I suppose the term could add a rhetorical flourish and attract a larger audience (and readership - thinking Dawkins here). I suppose it could also alienate and anger people who hold such beliefs (no-one wants to be delusional!).
However one of the main effects of using the term might be to shift people towards seeing the religious as ill in some way, or not fully autonomous. After all 'delusion' is used by some (although certainly not all) doctors to refer to what they believe are 'empty speech acts', devoid of meaning.
I guess I worry that calling a particular belief a 'delusion' is a sort of ad hominem manoevre. It calls into question the rationality or intellectual capacity of the believer.
No wonder theists can get a bit defensive.
Your opponent, Hamza Tzortzis, has links to the extremist Islamist group Hizb ut-Tahrir Britain. Full details are on my blog here.
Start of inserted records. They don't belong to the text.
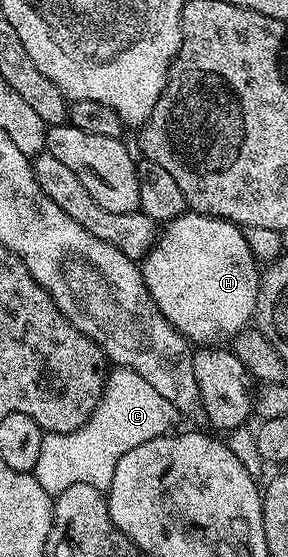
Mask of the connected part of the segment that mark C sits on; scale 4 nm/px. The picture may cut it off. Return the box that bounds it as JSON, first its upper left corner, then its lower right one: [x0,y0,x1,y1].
[34,367,178,498]

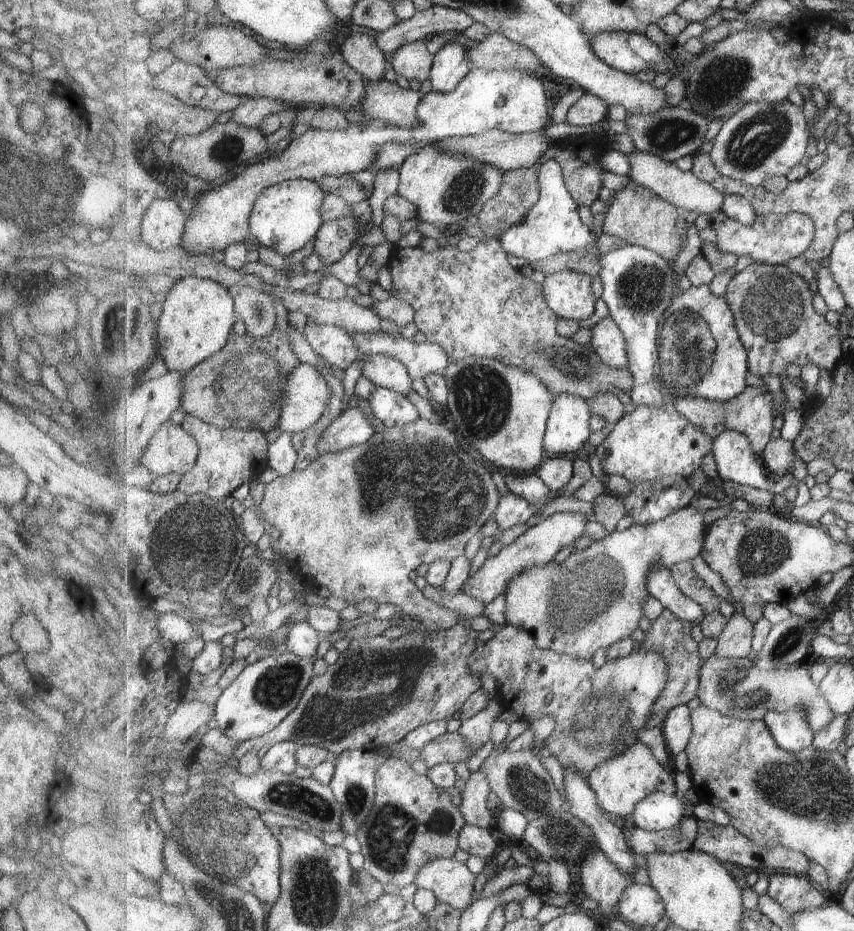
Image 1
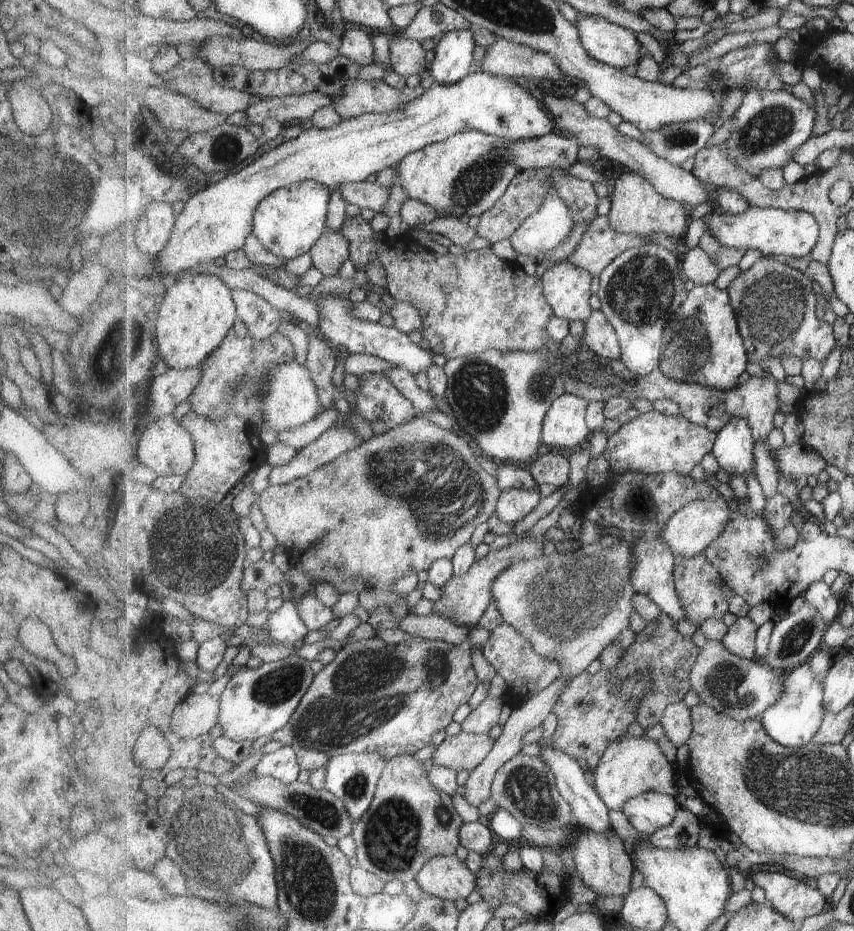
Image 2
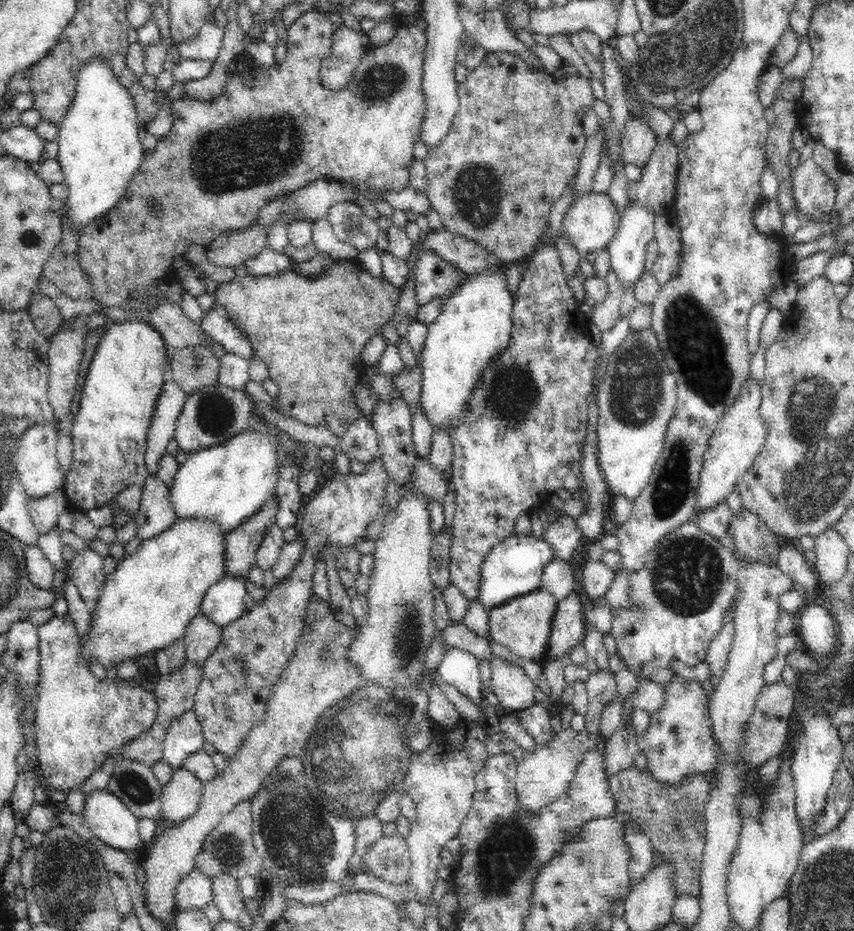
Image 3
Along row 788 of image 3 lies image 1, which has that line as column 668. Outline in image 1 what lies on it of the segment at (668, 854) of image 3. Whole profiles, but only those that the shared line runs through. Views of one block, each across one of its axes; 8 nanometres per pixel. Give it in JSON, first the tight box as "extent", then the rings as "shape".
{"extent":[635,609,704,729],"shape":[[[665,609],[659,618],[651,622],[650,628],[645,632],[645,638],[639,645],[635,645],[635,651],[643,649],[654,651],[666,657],[669,668],[669,680],[667,686],[659,695],[658,702],[654,704],[653,712],[647,721],[646,728],[652,729],[661,727],[666,719],[667,713],[679,705],[685,705],[691,702],[695,696],[698,696],[698,690],[701,686],[701,672],[704,659],[699,654],[699,642],[691,636],[691,628],[694,624],[681,620],[675,616],[669,609]]]}

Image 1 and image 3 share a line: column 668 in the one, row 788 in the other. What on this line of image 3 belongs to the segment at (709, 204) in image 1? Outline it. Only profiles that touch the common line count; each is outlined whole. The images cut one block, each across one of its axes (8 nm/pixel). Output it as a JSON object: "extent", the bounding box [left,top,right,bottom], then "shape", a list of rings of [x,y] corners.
{"extent":[161,767,203,823],"shape":[[[183,767],[161,788],[161,821],[180,823],[200,806],[203,782]]]}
By taking part in the debate, you will only be giving Tzortzis’ organisation a platform to spread its insane totalitarian ideology
In addition, a humanist speaker sharing a platform with a front man for a radical Islamist group debating the merits of Western secular society against those of Shariah Islam would give the public the false impression that there was an argument to be had at all.
Richard James
I hope the debate goes well Stephen.
Regards,
A Muslim
Paul seems unwilling to speak a truth because it may spark an awkward emotion. If you say that someone is wrong about something, it is precisely their rationality and intellectual capacity that you challenge.
Contact ruwayda.m@live.co.uk or M.Thorpe@kingston.ac.uk
ALSO IT STARTS AT 6PM NOT 5.30 AS ADVERTIZED.
Many thanks for drawing my attention to Tzortzis’ statement clarifying his association with Hizb ut-Tahrir Britain. I have taken up your challenge to my “intellectual honesty” and posted it on my blog.
Rest assured that I am upholding every word of my original post.
@Stephen
I hope last night’s debate went well and there was no trouble. I also hope you managed to contain Tzortzis’ underhand tactics which he employs to distract his opponents. The man seems to like the sound of his own voice rather too much.
Richard James
Pikeamus - the debate you are referring to was not god as I was told immediately before it started that my father had been rushed into hospital and was about to be operated on. This one went better.